__Trecho__
-- -- --
A psicóloga explica que a denúncia de uma criança com deficiência tem menos peso ou valor por conta desse tipo de preconceito. “Os pais conversam pouco sobre sexualidade com os filhos, e isso é potencializado quando se trata de crianças com deficiência pois elas, muitas vezes, são compreendidas como assexuadas, que supostamente não teriam nenhum desejo ou vontade sexual”, explica.
“A denúncia de uma criança com deficiência pode ser ainda menos ‘creditada’ por conta da capacitismo”
No Brasil, existem poucas estatísticas sobre crimes cometidos contra pessoas com deficiência e nenhuma que seja definitiva sobre crimes cometidos contra crianças com deficiência. Entretanto, diversos relatórios internacionais apontam uma preocupação de organismos multilaterais com a situação de vulnerabilidade a que as crianças com deficiência estão submetidas.
Em depoimento para o documentário “História do Movimento Político das Pessoas com Deficiência no Brasil”, Ana Rita explica a falta de estatísticas relativas à pessoa com deficiência:
“O movimento das pessoas com deficiência infelizmente sempre foi considerado, na literatura e na memória, o etcetera”
-- -- --
__Tarefa proposta A__
Devolva, sem nenhuma alteração, a parte do trecho sobre crianças com deficiência que vai de "No Brasil, existem" a "deficiência estão submetidas.", inclusive.
__Tarefa proposta B__
Por favor, escreva a continuação do trecho sobre crianças com deficiência, começando logo após a última frase apresentada.

__Dados fornecidos__
-- -- --
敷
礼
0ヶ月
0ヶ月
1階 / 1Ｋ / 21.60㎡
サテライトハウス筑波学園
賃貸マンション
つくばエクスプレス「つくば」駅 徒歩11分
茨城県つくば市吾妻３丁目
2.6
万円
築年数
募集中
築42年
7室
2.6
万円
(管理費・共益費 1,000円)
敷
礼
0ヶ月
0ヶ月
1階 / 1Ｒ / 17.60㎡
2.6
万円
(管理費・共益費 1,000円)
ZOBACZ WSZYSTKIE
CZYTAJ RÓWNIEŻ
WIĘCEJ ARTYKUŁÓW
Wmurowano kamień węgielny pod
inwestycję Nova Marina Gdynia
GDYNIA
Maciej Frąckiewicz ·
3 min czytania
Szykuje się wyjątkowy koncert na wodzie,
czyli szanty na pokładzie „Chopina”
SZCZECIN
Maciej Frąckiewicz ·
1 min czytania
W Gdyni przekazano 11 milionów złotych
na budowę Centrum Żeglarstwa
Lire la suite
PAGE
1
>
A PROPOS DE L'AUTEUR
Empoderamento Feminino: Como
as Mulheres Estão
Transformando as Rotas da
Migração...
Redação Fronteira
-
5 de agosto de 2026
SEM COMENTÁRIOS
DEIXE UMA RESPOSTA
-- -- --
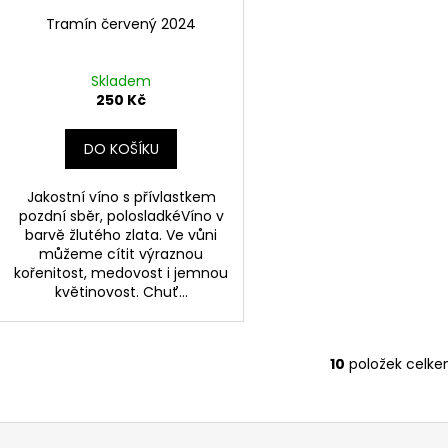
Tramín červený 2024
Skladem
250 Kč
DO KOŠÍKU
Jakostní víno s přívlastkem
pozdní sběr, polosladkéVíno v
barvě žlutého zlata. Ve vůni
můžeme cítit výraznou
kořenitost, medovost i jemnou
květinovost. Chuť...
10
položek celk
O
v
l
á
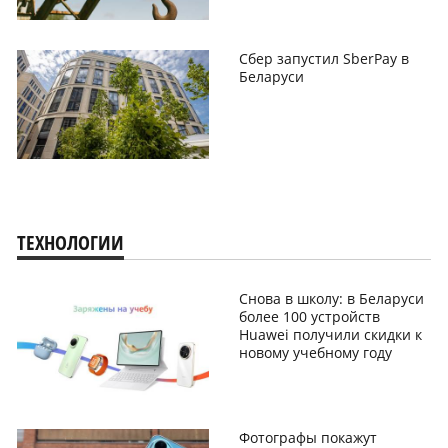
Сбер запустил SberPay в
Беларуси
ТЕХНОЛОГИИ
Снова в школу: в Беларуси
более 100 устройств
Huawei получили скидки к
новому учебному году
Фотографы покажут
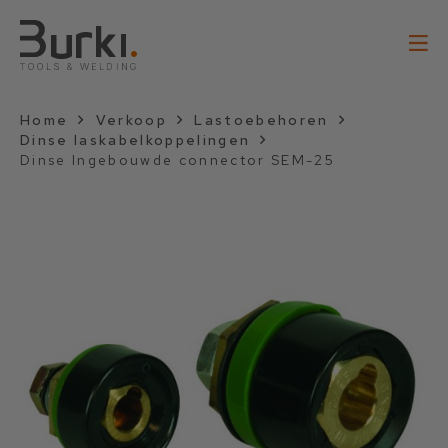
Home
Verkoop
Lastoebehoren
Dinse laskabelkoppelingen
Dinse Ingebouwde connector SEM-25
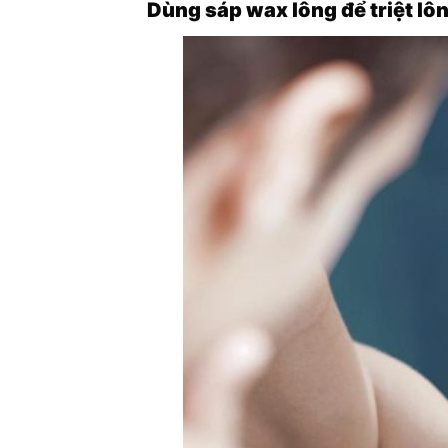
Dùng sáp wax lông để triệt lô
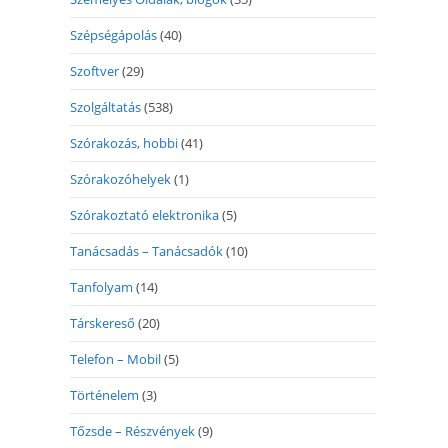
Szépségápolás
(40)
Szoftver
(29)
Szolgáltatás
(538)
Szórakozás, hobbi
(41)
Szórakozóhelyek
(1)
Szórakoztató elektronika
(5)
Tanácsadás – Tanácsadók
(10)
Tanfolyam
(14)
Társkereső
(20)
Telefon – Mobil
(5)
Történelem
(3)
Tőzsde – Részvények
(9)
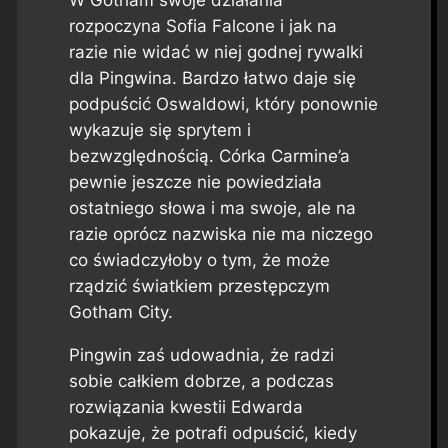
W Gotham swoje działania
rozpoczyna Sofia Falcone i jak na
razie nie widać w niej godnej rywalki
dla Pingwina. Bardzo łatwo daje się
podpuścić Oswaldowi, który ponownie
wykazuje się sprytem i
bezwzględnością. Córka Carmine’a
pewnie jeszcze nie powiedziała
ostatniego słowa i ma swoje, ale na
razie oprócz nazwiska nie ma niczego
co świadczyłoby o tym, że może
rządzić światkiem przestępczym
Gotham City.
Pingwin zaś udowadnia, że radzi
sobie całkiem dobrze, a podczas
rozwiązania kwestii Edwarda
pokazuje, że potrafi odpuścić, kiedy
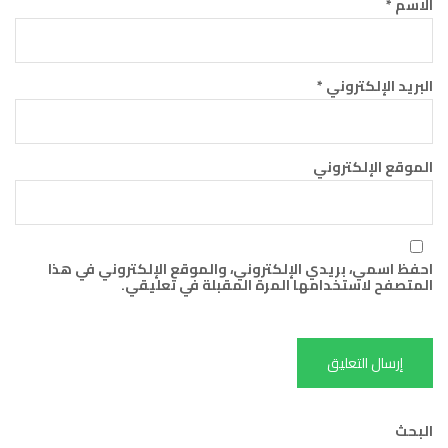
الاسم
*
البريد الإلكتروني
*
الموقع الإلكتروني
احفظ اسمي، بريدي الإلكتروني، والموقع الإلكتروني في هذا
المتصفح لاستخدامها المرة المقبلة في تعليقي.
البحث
-- -- --
__Resultado do exercício A__
No Brasil, existem poucas estatísticas sobre crimes cometidos contra pessoas com deficiência e nenhuma que seja definitiva sobre crimes cometidos contra crianças com deficiência. Entretanto, diversos relatórios internacionais apontam uma preocupação de organismos multilaterais com a situação de vulnerabilidade a que as crianças com deficiência estão submetidas.

__Resultado do exercício B__
Esse “apagão” de números, entretanto, está diminuindo. O Atlas da Violência trouxe dados sobre o tipo deficiência que é mais suscetível a sofrer violência. Do total de pessoas com com deficiência no Brasil, 31.9% são aquelas que têm alguma deficiência intelectual.
A própria psicóloga aponta avanços, tanto pelas conquistas dos movimentos das pessoas com deficiência tanto por ocuparem mais espaços de poder. O fato de saírem mais de casa e estarem presentes nas discussões da sociedade aumentou o número de denúncias de abuso sexual. “Quando eu coordenava o programa de saúde da área da pessoa com deficiência, falar sobre isso era muito mais difícil. Hoje, os serviços saúde já têm essa pauta mais presente”, relata.
Para Renata Tibyriçá, defensora pública do Estado de São Paulo, a principal dificuldade continua sendo a denúncia.
“As famílias ainda resistem em denunciar, muitas têm vergonha, e isso aumenta quando a vítima tem deficiência”
Ana Rita também aponta outro problema. “Muitas vezes, o abusador da pessoa com deficiência também é o provedor da casa. Onde você vai deixar a criança se prender o abusador? Vai levar a um abrigo?”, questiona a psicóloga.
O processo de investigação é sempre muito complicado e os mecanismos de escuta das crianças são importantes na descoberta da violação. “Por isso, principalmente no caso das crianças com deficiência, o acompanhamento dos professores, cuidadores e da rede de apoio é fundamental”, defende Ana Rita.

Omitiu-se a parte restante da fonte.